[Data excerpts]
────────────────────

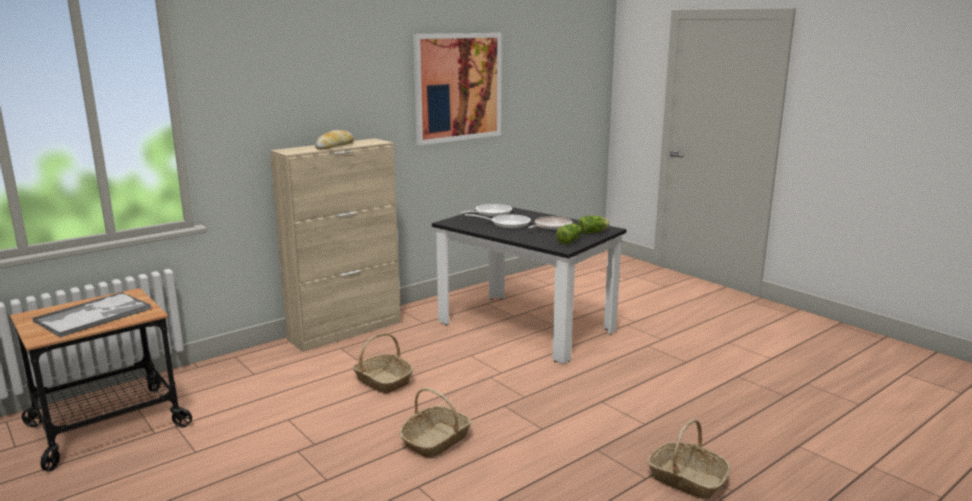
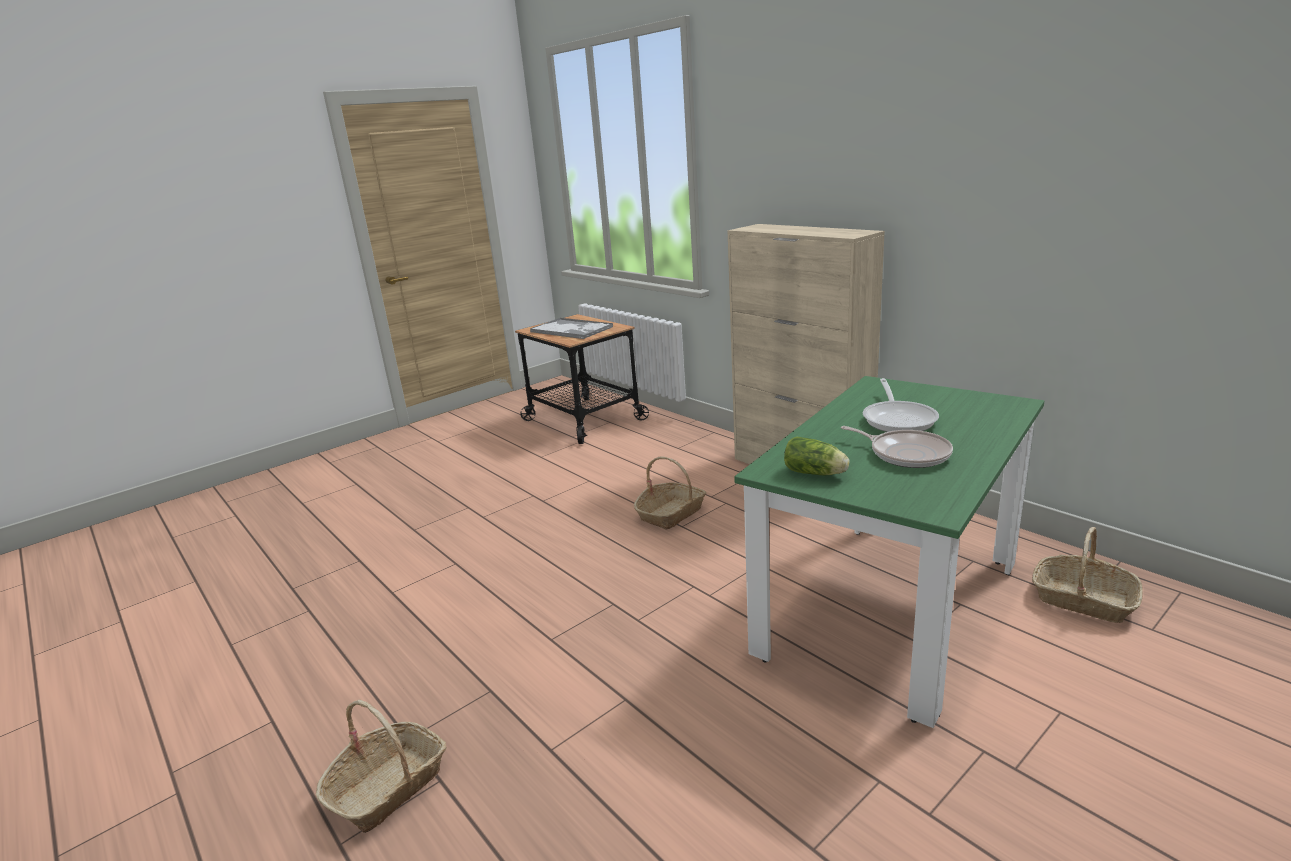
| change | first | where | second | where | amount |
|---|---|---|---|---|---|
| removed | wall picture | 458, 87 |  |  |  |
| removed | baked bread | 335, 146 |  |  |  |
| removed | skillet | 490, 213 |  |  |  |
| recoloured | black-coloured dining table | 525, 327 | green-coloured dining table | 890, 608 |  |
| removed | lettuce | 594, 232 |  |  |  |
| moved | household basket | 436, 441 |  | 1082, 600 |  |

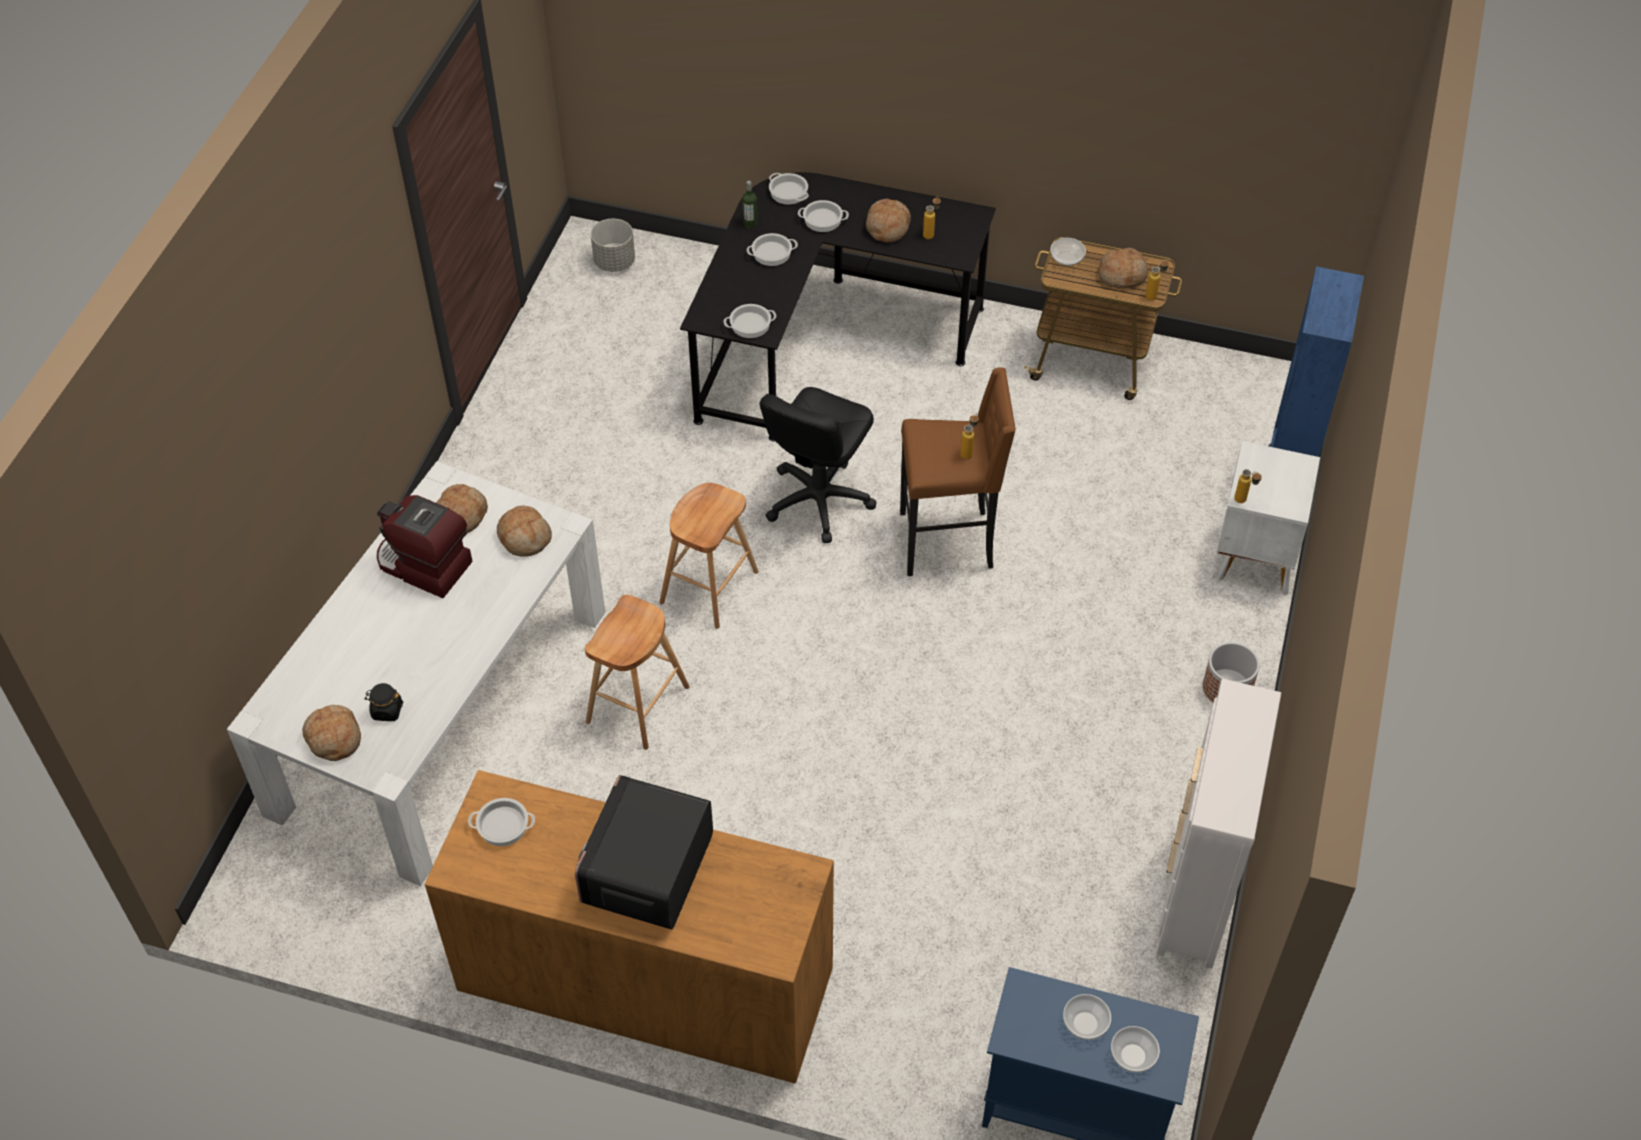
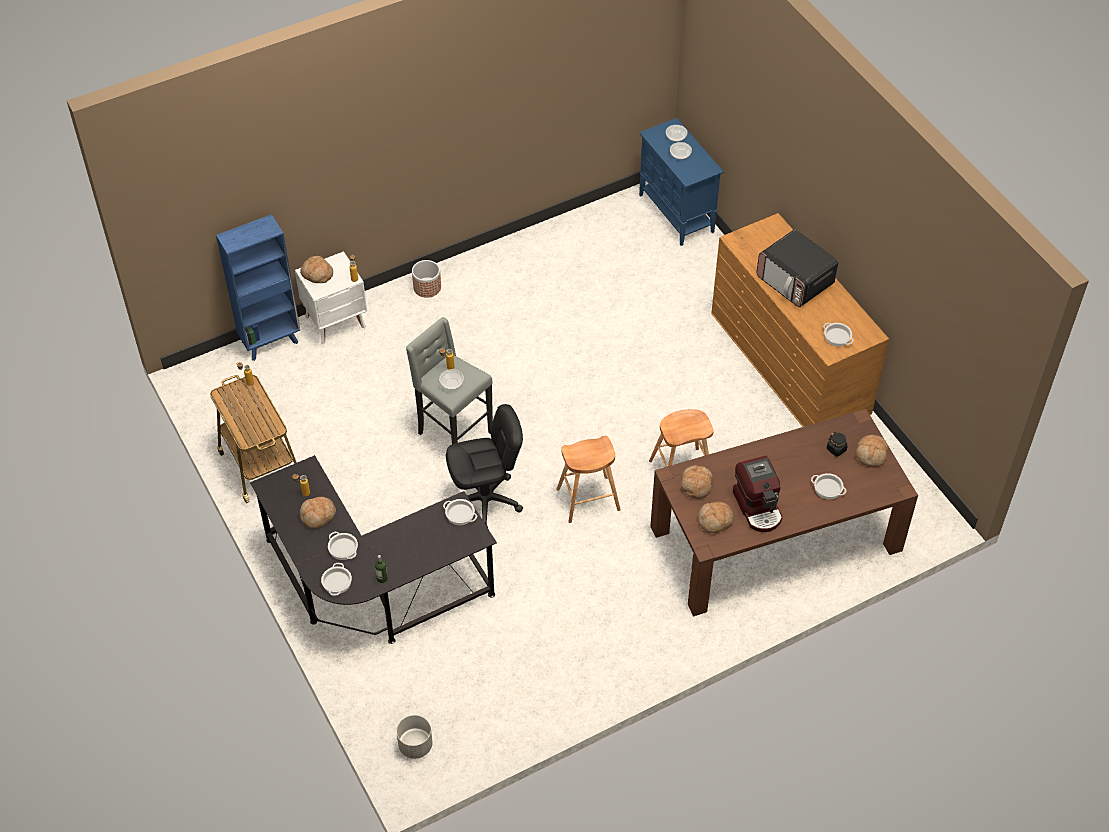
| change | first | where | second | where | amount |
|---|---|---|---|---|---|
| moved | stockpot | 771, 253 |  | 828, 488 |  |
| moved | serving bowl | 1066, 259 |  | 452, 384 |  |
| moved | baked bread | 1122, 275 |  | 317, 274 |  |
| recoloured | brown stool | 948, 541 | greyish stool | 453, 433 |  |
| recoloured | white dining table | 440, 710 | brown dining table | 775, 538 |  |
| removed | white chest of drawers | 1197, 891 |  |  |  |
| turned | microwave | 647, 871 |  | 795, 281 | 75 degrees clockwise |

────────────────────

Output the entries above exactly as given, but strip out the pictures.

§ **Output of the task**
| change | first | where | second | where | amount |
|---|---|---|---|---|---|
| removed | wall picture | 458, 87 |  |  |  |
| removed | baked bread | 335, 146 |  |  |  |
| removed | skillet | 490, 213 |  |  |  |
| recoloured | black-coloured dining table | 525, 327 | green-coloured dining table | 890, 608 |  |
| removed | lettuce | 594, 232 |  |  |  |
| moved | household basket | 436, 441 |  | 1082, 600 |  |

| change | first | where | second | where | amount |
|---|---|---|---|---|---|
| moved | stockpot | 771, 253 |  | 828, 488 |  |
| moved | serving bowl | 1066, 259 |  | 452, 384 |  |
| moved | baked bread | 1122, 275 |  | 317, 274 |  |
| recoloured | brown stool | 948, 541 | greyish stool | 453, 433 |  |
| recoloured | white dining table | 440, 710 | brown dining table | 775, 538 |  |
| removed | white chest of drawers | 1197, 891 |  |  |  |
| turned | microwave | 647, 871 |  | 795, 281 | 75 degrees clockwise |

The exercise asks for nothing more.